Fast barcode calling based on k-mer distances
Fast barcode calling based on k-mer distances
Uphoff, R. C.; Schueler, S.; Grosse, I.; Mueller-Hannemann, M.
AbstractDNA barcodes, which are short DNA strings, are regularly used as tags in pooled sequencing experiments to enable the identification of reads originating from the same sample. A crucial task in the subsequent analysis of pooled sequences is barcode calling, where one must identify the corresponding barcode for each read. This task is computationally challenging when the probability of synthesis and sequencing errors is high, like in photolithographic microarray synthesis. Identifying the most similar barcode for each read is a theoretically attractive solution for barcode calling. However, an all-to-all exact similarity calculation is practically infeasible for applications with millions of barcodes and billions of reads.
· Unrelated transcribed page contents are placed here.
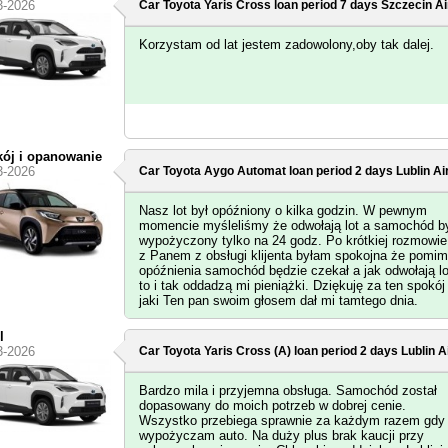
3-2026
Car Toyota Yaris Cross loan period 7 days
Szczecin Ai
Korzystam od lat jestem zadowolony,oby tak dalej.
ój i opanowanie
3-2026
Car Toyota Aygo Automat loan period 2 days
Lublin Ai
Nasz lot był opóźniony o kilka godzin. W pewnym
momencie myśleliśmy że odwołają lot a samochód b
wypożyczony tylko na 24 godz. Po krótkiej rozmowie
z Panem z obsługi klijenta byłam spokojna że pomi
opóźnienia samochód będzie czekał a jak odwołają lo
to i tak oddadzą mi pieniążki. Dziękuję za ten spokój
jaki Ten pan swoim głosem dał mi tamtego dnia.
l
3-2026
Car Toyota Yaris Cross (A) loan period 2 days
Lublin A
Bardzo mila i przyjemna obsługa. Samochód został
dopasowany do moich potrzeb w dobrej cenie.
Wszystko przebiega sprawnie za każdym razem gdy
wypożyczam auto. Na duży plus brak kaucji przy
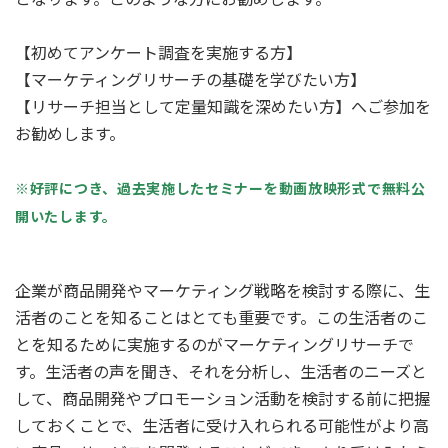
【初めてアンケート調査を実施する方】
【マーケティングリサーチの基礎を学びたい方】
【リサーチ担当として定量知識を深めたい方】へご参加を
お勧めします。
※好評につき、過去実施したセミナーを動画放映形式で無料公
開いたします。
企業が商品開発やマーケティング戦略を検討する際に、生
活者のことを知ることはとても重要です。この生活者のこ
とを知るために実施するのがマーケティングリサーチで
す。生活者の声を聞き、それを分析し、生活者のニーズと
して、商品開発やプロモーション活動を検討する前に把握
しておくことで、生活者に受け入れられる可能性がより高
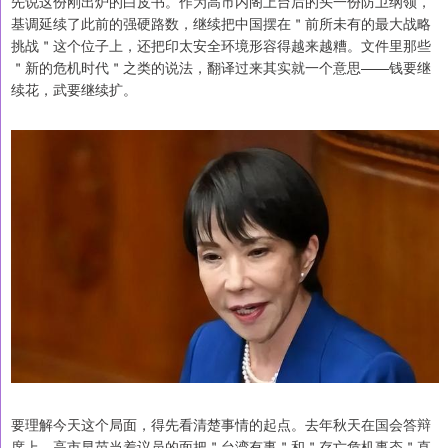
先说这份刚出炉的白皮书。作为高市内阁上台后的头一份防卫纲领，
基调延续了此前的强硬路数，继续把中国摆在＂前所未有的最大战略
挑战＂这个位子上，还把印太安全环境形容得越来越糟。文件里那些
＂新的危机时代＂之类的说法，翻译过来其实就一个意思——钱要继
续花，武要继续扩。
要理解今天这个局面，得先看清楚事情的起点。去年秋天在国会答辩
席上，高市早苗当着议员的面把＂台湾有事＂和＂存亡危机事态＂直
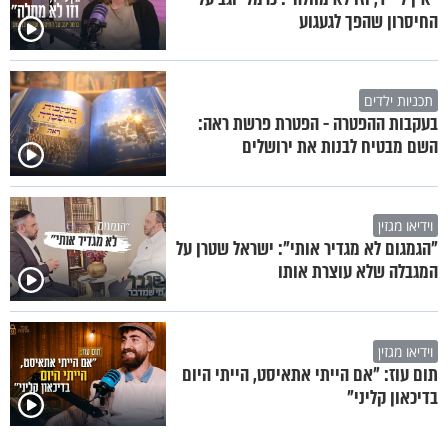
החיסרון שהפך לגעגוע
תכניות ילדים
בעקבות ההפטרה - הפטרת פרשת ראה:
השם מבטיח לבנות את ירושלים
וידיאו מגזין
"הגמגום לא מגדיר אותי": ישראל שטרן על
המגבלה שלא עוצרת אותו
וידיאו מגזין
תום עוז: "אם הייתי אתאיסט, הייתי היום
בדיכאון קליני"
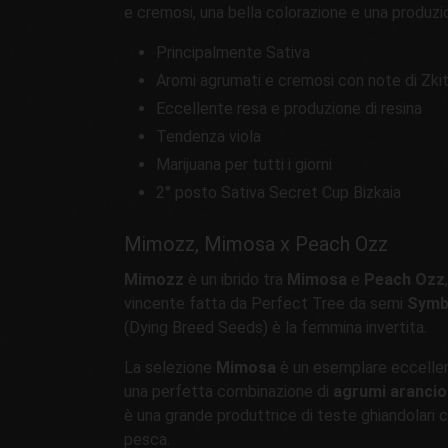
e cremosi, una bella colorazione e una produzi
Principalmente Sativa
Aromi agrumati e cremosi con note di Zki
Eccellente resa e produzione di resina
Tendenza viola
Marijuana per tutti i giorni
2° posto Sativa Secret Cup Bizkaia
Mimozz, Mimosa x Peach Ozz
Mimozz
è un ibrido tra
Mimosa
e
Peach Ozz
vincente fatta da Perfect Tree da semi
Symbi
(Dying Breed Seeds) è la femmina invertita.
La selezione
Mimosa
è un esemplare eccellent
una perfetta combinazione di
agrumi arancio
è una grande produttrice di teste ghiandolari 
pesca.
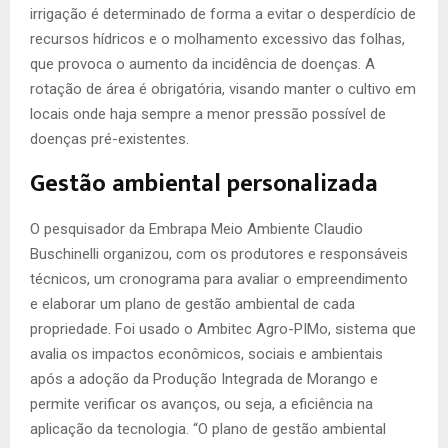
irrigação é determinado de forma a evitar o desperdício de
recursos hídricos e o molhamento excessivo das folhas,
que provoca o aumento da incidência de doenças. A
rotação de área é obrigatória, visando manter o cultivo em
locais onde haja sempre a menor pressão possível de
doenças pré-existentes.
Gestão ambiental personalizada
O pesquisador da Embrapa Meio Ambiente Claudio
Buschinelli organizou, com os produtores e responsáveis
técnicos, um cronograma para avaliar o empreendimento
e elaborar um plano de gestão ambiental de cada
propriedade. Foi usado o Ambitec Agro-PIMo, sistema que
avalia os impactos econômicos, sociais e ambientais
após a adoção da Produção Integrada de Morango e
permite verificar os avanços, ou seja, a eficiência na
aplicação da tecnologia. “O plano de gestão ambiental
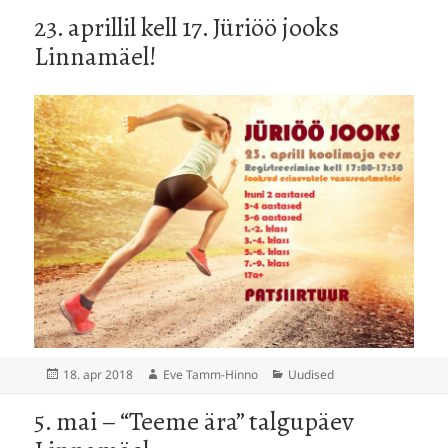
23. aprillil kell 17. Jüriöö jooks
Linnamäel!
Postitatud
Autor
Rubriigid
18. apr 2018
Eve Tamm-Hinno
Uudised
5. mai – “Teeme ära” talgupäev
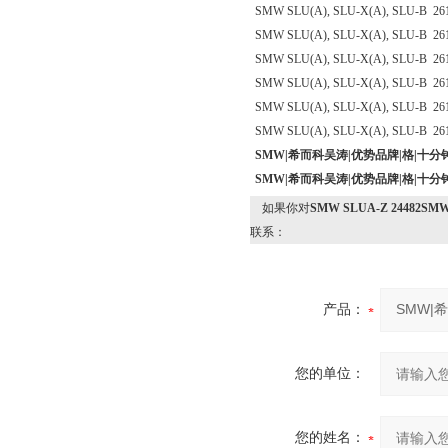
SMW SLU(A), SLU-X(A), SLU-B 26
SMW SLU(A), SLU-X(A), SLU-B 26
SMW SLU(A), SLU-X(A), SLU-B 26
SMW SLU(A), SLU-X(A), SLU-B 26
SMW SLU(A), SLU-X(A), SLU-B 26
SMW SLU(A), SLU-X(A), SLU-B 26
SMW|希而科吴涛|优势品牌|格|十
SMW|希而科吴涛|优势品牌|格|十
如果你对
SMW SLUA-Z 2448
联系：
产品：
您的单位：
您的姓名：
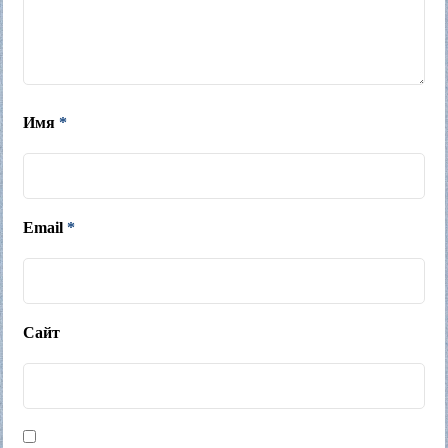
Имя
*
Email
*
Сайт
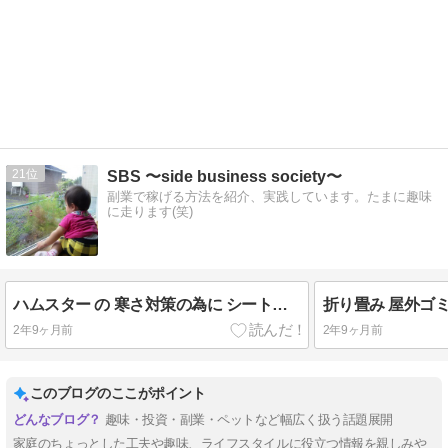
21
SBS 〜side business society〜
副業で稼げる方法を紹介、実践しています。たまに趣味
に走ります(笑)
ハムスター の 寒さ対策の為に シートヒーター を設置しました！
2年9ヶ月前
2年9ヶ月前
このブログのここがポイント
趣味・投資・副業・ペットなど幅広く扱う話題展開
家庭のちょっとした工夫や趣味、ライフスタイルに役立つ情報を親しみや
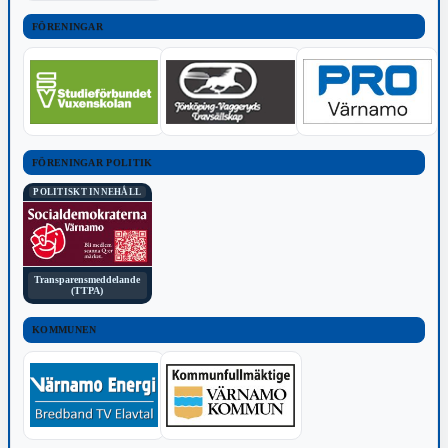
FÖRENINGAR
FÖRENINGAR POLITIK
POLITISKT INNEHÅLL
Transparensmeddelande
(TTPA)
KOMMUNEN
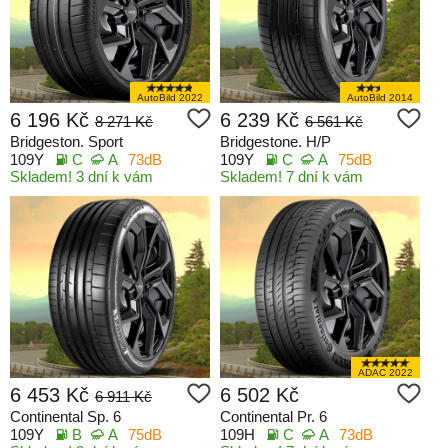
AutoBild 2022
AutoBild 2014
6 196 Kč
6 239 Kč
8 271 Kč
6 561 Kč
Bridgeston. Sport
Bridgestone. H/P
109Y
C
A
73dB
109Y
C
A
75dB
Skladem! 3 dní k vám
Skladem! 7 dní k vám
ADAC 2022
6 453 Kč
6 502 Kč
6 911 Kč
Continental Sp. 6
Continental Pr. 6
109Y
B
A
75dB
109H
C
A
73dB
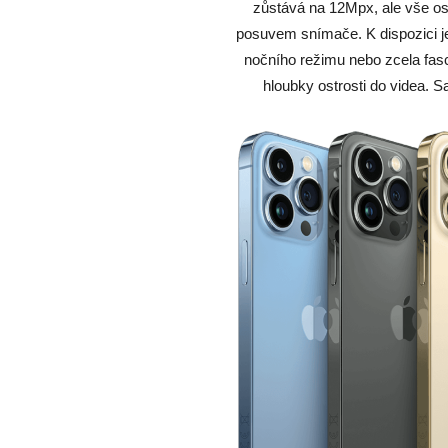
zůstává na 12Mpx, ale vše ost
posuvem snímače. K dispozici je
nočního režimu nebo zcela fasc
hloubky ostrosti do videa. 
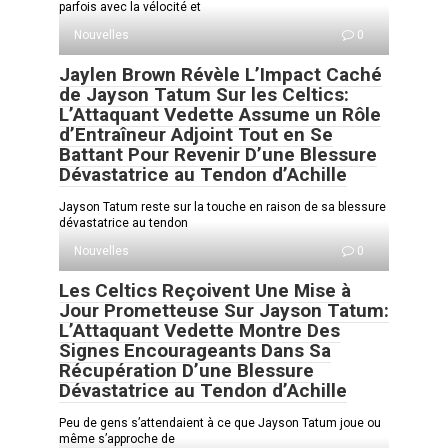
parfois avec la vélocité et
Nouvelles
0
Jaylen Brown Révèle L’Impact Caché
de Jayson Tatum Sur les Celtics:
L’Attaquant Vedette Assume un Rôle
d’Entraîneur Adjoint Tout en Se
Battant Pour Revenir D’une Blessure
Dévastatrice au Tendon d’Achille
Jayson Tatum reste sur la touche en raison de sa blessure
dévastatrice au tendon
Nouvelles
0
Les Celtics Reçoivent Une Mise à
Jour Prometteuse Sur Jayson Tatum:
L’Attaquant Vedette Montre Des
Signes Encourageants Dans Sa
Récupération D’une Blessure
Dévastatrice au Tendon d’Achille
Peu de gens s’attendaient à ce que Jayson Tatum joue ou
même s’approche de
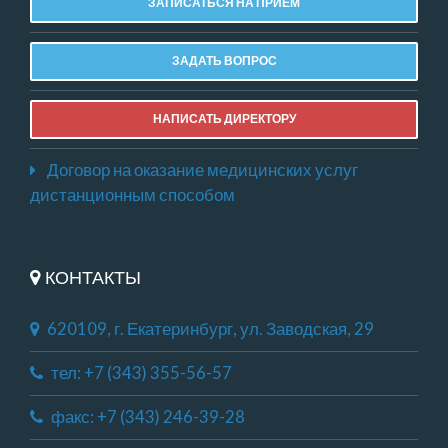
ЗАПИСАТЬСЯ НА ПРИЕМ
ЗАДАТЬ ВОПРОС
НАПИСАТЬ ДИРЕКТОРУ
Договор на оказание медицинских услуг
дистанционным способом
КОНТАКТЫ
620109, г. Екатеринбург, ул. Заводская, 29
тел: +7 (343) 355-56-57
факс: +7 (343) 246-39-28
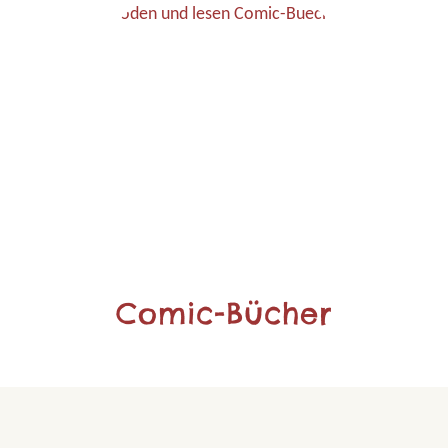
Comic-Bücher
Hence, several computational approaches for barcode calling have been proposed, but the challenge of developing an efficient and precise computational approach remains. Here, we propose a simple, yet highly effective new barcode calling approach that uses a filtering technique based on precomputed k-mer lists. We find that this approach has a slightly higher accuracy than the state-of-the-art approach, is more than 500 times faster than that, and allows barcode calling for one million barcodes and one billion reads per day on a server GPU.